GIVEN PROBLEM: Copy out the lines below verbatim, everything from the first one down to and including the line that contains "Planet of Fish".
# SUPPLIED INFORMATION start
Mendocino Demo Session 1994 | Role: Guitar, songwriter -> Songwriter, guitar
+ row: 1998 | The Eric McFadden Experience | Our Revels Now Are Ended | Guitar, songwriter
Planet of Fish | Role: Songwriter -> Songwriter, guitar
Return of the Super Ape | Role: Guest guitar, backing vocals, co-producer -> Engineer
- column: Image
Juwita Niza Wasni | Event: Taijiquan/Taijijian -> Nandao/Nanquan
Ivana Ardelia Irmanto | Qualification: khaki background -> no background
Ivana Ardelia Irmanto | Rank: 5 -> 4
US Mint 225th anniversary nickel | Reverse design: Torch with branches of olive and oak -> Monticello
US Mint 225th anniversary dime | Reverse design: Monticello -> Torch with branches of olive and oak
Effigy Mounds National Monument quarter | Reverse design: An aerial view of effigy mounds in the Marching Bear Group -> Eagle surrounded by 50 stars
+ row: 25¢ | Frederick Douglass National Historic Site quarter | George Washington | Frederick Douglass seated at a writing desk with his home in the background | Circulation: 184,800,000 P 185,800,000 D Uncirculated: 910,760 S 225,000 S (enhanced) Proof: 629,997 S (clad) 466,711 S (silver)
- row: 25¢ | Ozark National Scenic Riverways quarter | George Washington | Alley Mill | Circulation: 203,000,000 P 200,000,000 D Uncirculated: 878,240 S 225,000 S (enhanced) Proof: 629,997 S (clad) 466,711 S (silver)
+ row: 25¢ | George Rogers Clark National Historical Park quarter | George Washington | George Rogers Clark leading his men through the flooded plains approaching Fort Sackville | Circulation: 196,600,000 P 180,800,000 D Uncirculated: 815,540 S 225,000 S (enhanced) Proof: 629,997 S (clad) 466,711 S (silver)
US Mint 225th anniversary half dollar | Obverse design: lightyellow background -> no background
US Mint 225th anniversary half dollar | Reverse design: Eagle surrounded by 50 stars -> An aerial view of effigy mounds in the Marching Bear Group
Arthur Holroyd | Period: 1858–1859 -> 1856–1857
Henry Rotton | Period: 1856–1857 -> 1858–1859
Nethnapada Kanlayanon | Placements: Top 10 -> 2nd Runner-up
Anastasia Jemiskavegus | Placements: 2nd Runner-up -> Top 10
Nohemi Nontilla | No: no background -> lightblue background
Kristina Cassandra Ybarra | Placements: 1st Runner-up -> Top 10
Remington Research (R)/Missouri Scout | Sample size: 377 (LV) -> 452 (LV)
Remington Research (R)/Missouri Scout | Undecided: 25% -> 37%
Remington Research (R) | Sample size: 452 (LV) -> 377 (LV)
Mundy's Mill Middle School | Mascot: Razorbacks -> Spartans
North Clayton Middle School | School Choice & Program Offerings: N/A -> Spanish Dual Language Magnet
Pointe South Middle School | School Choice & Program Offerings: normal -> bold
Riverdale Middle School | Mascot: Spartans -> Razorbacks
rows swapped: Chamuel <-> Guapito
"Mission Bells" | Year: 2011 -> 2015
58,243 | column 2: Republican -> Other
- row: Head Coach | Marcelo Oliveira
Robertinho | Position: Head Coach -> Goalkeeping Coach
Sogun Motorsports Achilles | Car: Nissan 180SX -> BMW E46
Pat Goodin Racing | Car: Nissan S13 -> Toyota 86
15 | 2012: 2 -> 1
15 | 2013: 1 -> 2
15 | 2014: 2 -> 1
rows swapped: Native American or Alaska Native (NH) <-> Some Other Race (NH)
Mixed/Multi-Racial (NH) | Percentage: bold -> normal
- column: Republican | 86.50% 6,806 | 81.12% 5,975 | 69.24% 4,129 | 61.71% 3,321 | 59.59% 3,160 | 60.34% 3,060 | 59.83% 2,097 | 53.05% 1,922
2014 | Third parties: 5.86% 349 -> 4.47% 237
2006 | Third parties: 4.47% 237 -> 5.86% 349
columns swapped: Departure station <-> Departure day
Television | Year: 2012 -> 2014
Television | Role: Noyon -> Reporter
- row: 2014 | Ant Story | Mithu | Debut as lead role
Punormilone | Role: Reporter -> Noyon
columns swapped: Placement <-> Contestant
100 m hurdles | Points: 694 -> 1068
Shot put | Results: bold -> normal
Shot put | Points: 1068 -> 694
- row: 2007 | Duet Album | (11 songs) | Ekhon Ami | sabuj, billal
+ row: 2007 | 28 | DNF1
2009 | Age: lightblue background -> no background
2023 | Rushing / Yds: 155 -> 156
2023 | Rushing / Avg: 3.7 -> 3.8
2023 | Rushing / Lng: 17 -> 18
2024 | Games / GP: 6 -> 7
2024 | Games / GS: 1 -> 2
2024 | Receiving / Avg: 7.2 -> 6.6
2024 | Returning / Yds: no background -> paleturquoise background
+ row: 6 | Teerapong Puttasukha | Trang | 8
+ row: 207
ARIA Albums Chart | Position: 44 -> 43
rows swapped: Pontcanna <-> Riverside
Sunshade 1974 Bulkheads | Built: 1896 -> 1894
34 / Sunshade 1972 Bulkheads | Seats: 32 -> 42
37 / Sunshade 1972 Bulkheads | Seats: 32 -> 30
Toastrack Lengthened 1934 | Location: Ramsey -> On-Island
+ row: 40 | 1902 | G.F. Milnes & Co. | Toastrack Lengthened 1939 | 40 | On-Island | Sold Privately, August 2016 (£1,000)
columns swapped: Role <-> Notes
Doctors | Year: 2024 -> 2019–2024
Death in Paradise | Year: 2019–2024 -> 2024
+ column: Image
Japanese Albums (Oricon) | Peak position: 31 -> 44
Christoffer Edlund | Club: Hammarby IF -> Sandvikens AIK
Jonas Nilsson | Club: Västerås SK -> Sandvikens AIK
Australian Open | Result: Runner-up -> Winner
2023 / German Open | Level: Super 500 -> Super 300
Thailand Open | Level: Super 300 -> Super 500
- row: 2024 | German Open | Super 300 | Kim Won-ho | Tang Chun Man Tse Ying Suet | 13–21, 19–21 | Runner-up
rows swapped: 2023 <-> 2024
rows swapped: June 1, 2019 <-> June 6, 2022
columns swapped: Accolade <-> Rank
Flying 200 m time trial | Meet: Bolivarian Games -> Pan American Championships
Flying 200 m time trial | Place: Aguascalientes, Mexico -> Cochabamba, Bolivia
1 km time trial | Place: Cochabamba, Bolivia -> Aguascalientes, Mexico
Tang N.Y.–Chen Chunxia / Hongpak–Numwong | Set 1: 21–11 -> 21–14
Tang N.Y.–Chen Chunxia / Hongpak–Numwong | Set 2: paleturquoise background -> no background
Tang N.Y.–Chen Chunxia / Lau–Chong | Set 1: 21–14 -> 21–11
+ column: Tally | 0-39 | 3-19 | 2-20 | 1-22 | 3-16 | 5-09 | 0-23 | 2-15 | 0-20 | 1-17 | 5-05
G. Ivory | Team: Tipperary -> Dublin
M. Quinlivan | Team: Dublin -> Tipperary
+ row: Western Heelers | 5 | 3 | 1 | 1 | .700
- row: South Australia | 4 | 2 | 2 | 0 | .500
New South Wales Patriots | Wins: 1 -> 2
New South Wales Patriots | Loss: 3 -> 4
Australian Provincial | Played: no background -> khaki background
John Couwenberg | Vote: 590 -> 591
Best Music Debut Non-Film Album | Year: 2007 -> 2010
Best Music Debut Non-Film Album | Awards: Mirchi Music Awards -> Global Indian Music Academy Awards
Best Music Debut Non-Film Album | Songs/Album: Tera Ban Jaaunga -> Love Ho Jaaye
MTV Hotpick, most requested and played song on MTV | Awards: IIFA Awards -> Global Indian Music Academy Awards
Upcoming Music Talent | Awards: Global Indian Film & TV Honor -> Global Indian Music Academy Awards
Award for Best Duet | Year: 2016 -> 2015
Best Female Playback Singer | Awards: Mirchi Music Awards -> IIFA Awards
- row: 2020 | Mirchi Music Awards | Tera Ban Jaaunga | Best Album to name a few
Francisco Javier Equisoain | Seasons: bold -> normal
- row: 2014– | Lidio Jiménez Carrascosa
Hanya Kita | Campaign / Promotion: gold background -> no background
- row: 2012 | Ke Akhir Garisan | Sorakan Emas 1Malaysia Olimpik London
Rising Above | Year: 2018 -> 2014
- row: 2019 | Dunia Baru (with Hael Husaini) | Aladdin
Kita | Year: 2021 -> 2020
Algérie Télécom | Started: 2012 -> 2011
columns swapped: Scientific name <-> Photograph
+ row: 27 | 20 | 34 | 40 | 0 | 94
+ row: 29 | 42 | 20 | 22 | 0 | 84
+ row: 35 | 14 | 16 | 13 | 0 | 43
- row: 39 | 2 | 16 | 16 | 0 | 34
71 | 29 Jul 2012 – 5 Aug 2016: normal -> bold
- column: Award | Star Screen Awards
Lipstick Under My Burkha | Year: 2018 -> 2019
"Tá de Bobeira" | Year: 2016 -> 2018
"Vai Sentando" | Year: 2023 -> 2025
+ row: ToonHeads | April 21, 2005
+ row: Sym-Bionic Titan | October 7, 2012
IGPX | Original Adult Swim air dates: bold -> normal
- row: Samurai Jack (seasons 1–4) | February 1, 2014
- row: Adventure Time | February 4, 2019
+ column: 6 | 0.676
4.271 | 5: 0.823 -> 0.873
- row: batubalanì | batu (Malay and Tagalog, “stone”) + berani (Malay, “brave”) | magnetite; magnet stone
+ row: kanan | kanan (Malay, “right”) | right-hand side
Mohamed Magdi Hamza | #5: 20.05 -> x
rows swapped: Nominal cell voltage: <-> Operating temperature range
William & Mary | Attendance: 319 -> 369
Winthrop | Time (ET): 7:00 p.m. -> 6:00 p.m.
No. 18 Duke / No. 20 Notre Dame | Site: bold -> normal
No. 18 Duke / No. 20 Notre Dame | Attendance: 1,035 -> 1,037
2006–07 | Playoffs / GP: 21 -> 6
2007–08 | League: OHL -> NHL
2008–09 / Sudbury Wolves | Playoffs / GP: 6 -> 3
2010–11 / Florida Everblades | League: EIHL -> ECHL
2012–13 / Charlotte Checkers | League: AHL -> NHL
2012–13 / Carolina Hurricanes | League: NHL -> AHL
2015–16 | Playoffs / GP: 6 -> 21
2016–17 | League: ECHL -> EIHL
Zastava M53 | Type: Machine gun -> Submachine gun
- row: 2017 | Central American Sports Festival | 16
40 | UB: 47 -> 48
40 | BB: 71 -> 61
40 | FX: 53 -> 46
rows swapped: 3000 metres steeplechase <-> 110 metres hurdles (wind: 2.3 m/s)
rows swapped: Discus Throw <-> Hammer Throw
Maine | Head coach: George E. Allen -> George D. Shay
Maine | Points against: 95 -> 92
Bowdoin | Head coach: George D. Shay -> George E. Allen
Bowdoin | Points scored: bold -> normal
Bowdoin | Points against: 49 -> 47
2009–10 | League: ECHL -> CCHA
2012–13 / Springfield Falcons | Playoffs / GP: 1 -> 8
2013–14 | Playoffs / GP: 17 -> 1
# SUPPLIED INFORMATION end
FINISHED ANSWER:
Mendocino Demo Session 1994 | Role: Guitar, songwriter -> Songwriter, guitar
+ row: 1998 | The Eric McFadden Experience | Our Revels Now Are Ended | Guitar, songwriter
Planet of Fish | Role: Songwriter -> Songwriter, guitar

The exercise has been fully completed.